Partnerships have been important to REGENXBIO. The company has forged agreements with companies like Audentes, Shire and Ultragenyx. The company also has a deal AveXis, which is using the company’s NAV AAV9 vector in a pivotal trial for SMA Type 1. Speaking of partnerships with other companies, Mills said they are important to overall research because no matter how much one company could realistically do it “wouldn’t scratch the surface” of all the needed disease research.
One key for the company last year was the hiring of Olivier Danos, a pioneer in gene therapy. Mills said Danos was in the laboratories when first experiments were being done on gene transfer. REGENXBIO created the role of chief scientific officer for Danos in March and Mills said the move is already showing dividends at the company.

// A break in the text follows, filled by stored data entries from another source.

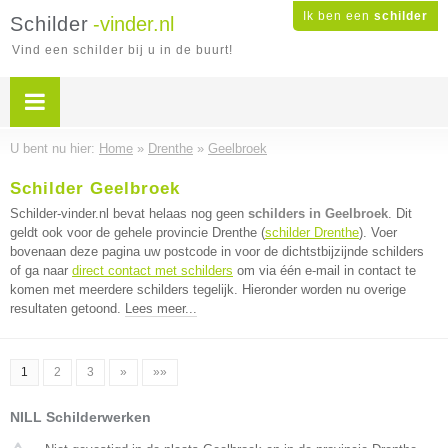
Ik ben een
schilder
Schilder
-vinder.nl
Vind een schilder bij u in de buurt!
U bent nu hier:
Home
»
Drenthe
»
Geelbroek
Schilder Geelbroek
Schilder-vinder.nl bevat helaas nog geen
schilders in Geelbroek
. Dit
geldt ook voor de gehele provincie Drenthe (
schilder Drenthe
). Voer
bovenaan deze pagina uw postcode in voor de dichtstbijzijnde schilders
of ga naar
direct contact met schilders
om via één e-mail in contact te
komen met meerdere schilders tegelijk. Hieronder worden nu overige
resultaten getoond.
Lees meer...
1
2
3
»
»»
NILL Schilderwerken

“Bringing all that knowledge and experience to REGENXBIO was awesome,” Mills said. “He’s been an asset in helping aver function in the company. I’ve been most impressed with Olivier’s ability to recruit talent and his understanding in how to approach R&D as an innovative therapy company.”
While Mills said 2017 was a key year for REGENXBIO, there were some setbacks, notably the company’s failure to acquire Dimension Therapeutics due to rival suitor Ultragenyx. In September, just weeks after REGENXBIO announced it struck a $86 million deal to acquired Dimension, Ultragenyx, a company that licenses the NAV platform from REGENXBIO, came in offering far more money, $138 million. One month later Dimension announced it was going with the larger offer. Mills said Ultragenyx’s move was unexpected, but looking back on the situation he learned how disciplined his company could be when faced with a surprising obstacle. While REGENXBIO saw value in Dimension’s pipeline, Mills said he also now recognizes that Ultragenyx’s interest in the company was another positive nod toward the potential of gene therapy.
As Mills looks to the J.P. Morgan Health conference this week and beyond he said the company is positioning itself for eventual regulatory approval of a gene therapy product in 2018.
“This could be a significant year for REGENX,” Mills said.